During allergen immunotherapy (AIT), patients receive regularly increasing doses of sensitizing allergens until they reach a target maintenance dose. When patients have contact with these allergens, they should experience sustained unresponsiveness if the AIT is successful.

However, AIT presents risks for adverse events, including local reactions such as erythema, pruritus at the injection site or oromucosal symptoms, as well as systemic reactions such as asthma, urticaria and anaphylaxis.

To evaluate whether use of antihistamines could improve AIT’s safety, Li Wang, MD, PhD, of the Beijing TongRen Hospital and Beijing Key Laboratory of Nasal Disease, and colleagues identified 11 randomized controlled trials from the MEDLINE, Embase and Cochrane Library databases published through August 2020 that evaluated temporary premedication protocols in 609 patients, 325 of whom received antihistamine premedication.

Researchers conducted a meta-analysis to compare the safety and efficacy of AIT among patients with and without antihistamine premedication, and they used I² tests to evaluate the heterogeneity between studies, for which an I² greater than 50% indicated moderate-to-high heterogeneity.

Seven of the studies examined the use of AIT in treating insect venom allergy — all for Hymenoptera (bee and fire ant) venom. Three targeted inhaled allergy and one investigated food allergy.

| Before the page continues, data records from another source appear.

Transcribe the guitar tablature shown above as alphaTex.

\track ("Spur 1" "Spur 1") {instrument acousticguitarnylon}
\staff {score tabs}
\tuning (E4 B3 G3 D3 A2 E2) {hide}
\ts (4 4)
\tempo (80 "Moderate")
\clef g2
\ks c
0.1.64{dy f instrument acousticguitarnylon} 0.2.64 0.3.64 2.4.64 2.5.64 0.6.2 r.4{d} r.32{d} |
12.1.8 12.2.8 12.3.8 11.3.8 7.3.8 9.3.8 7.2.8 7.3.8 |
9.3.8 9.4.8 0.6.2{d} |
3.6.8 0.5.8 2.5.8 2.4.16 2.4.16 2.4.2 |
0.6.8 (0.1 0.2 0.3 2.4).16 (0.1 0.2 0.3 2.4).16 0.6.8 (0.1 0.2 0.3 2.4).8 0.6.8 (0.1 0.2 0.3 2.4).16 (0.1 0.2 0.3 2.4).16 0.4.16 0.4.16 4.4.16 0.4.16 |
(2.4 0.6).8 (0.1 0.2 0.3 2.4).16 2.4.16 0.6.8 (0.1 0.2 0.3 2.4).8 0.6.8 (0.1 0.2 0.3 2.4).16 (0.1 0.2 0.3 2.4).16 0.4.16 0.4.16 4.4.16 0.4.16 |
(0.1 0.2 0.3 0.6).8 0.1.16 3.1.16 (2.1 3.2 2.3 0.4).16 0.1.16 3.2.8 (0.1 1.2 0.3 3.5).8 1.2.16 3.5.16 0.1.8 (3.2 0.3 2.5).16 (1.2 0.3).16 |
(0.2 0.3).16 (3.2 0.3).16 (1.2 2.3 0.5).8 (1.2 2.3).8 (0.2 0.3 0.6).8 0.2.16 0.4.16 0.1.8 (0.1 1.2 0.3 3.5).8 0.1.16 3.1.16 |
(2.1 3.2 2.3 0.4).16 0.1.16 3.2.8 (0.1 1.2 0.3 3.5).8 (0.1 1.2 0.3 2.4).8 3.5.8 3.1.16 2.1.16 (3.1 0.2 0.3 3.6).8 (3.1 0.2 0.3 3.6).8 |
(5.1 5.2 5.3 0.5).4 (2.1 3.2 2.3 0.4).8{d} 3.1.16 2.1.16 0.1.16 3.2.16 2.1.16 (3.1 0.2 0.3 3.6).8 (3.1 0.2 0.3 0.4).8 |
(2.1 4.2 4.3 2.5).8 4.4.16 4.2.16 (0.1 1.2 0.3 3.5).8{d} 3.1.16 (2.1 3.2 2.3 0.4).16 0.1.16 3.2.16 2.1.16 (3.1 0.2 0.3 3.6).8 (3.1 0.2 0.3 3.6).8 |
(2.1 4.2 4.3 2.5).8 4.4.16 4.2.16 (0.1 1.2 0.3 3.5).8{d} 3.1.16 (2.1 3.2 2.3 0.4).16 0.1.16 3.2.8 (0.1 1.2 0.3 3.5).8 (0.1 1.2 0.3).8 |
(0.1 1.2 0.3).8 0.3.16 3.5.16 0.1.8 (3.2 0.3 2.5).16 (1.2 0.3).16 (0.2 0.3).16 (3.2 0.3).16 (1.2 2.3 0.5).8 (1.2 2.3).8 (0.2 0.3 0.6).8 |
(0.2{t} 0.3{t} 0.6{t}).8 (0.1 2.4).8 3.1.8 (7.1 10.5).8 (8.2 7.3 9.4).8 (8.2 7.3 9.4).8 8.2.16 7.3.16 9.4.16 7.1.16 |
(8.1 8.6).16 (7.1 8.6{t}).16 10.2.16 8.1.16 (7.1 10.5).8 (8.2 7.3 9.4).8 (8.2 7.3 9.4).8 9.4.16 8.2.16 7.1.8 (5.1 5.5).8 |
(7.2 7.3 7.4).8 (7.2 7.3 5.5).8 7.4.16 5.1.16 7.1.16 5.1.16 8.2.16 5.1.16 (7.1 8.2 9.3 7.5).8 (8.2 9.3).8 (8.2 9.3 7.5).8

Pooled data showed a significantly lower number of systemic adverse reactions to AIT with antihistamine premedication than without it (18.8% vs. 36.3%; total OR = 0.36; 95% CI, 0.23-0.56; I² = 35%). There also were significantly fewer overall episodes of systemic adverse reactions in the premedication group than in the control group (total OR = 0.42; 95% CI, 0.34-0.53; I² = 0%).

Also, 92.6% of patients who received antihistamine pretreatment achieved a target maintenance dose compared with 84.1% of the control groups, showing that antihistamine premedication significantly increased the likelihood of reaching target maintenance dose (total OR = 2.94; 95% CI, 1.72-5.03; I² = 0%).

Three of the studies examined sustained unresponsiveness, which more patients achieved with than without antihistamine pretreatment (80.2% vs. 72.6%). However, the difference did not reach statistical significance (total OR = 1.65; 95% CI, 0.77-3.54; I² = 0%).

Further, the researchers found no significant correlation between target maintenance dose and sustained unresponsiveness rates (r = 0.53) in the three trials that evaluated their association.

The researchers noted the small sample sizes of some of the studies may have led to selection bias. Additionally, most of the studies used the rush protocol, excluding the cluster and other protocols.

Most of these studies also used subcutaneous immunotherapy, meaning that conclusions regarding sublingual immunotherapy or oral immunotherapy are unclear.

Still, the researchers conclude that antihistamine pretreatment can significantly reduce the frequency and severity of systemic adverse reactions while enhancing AIT’s efficacy and reducing the time needed to reach target maintenance dose.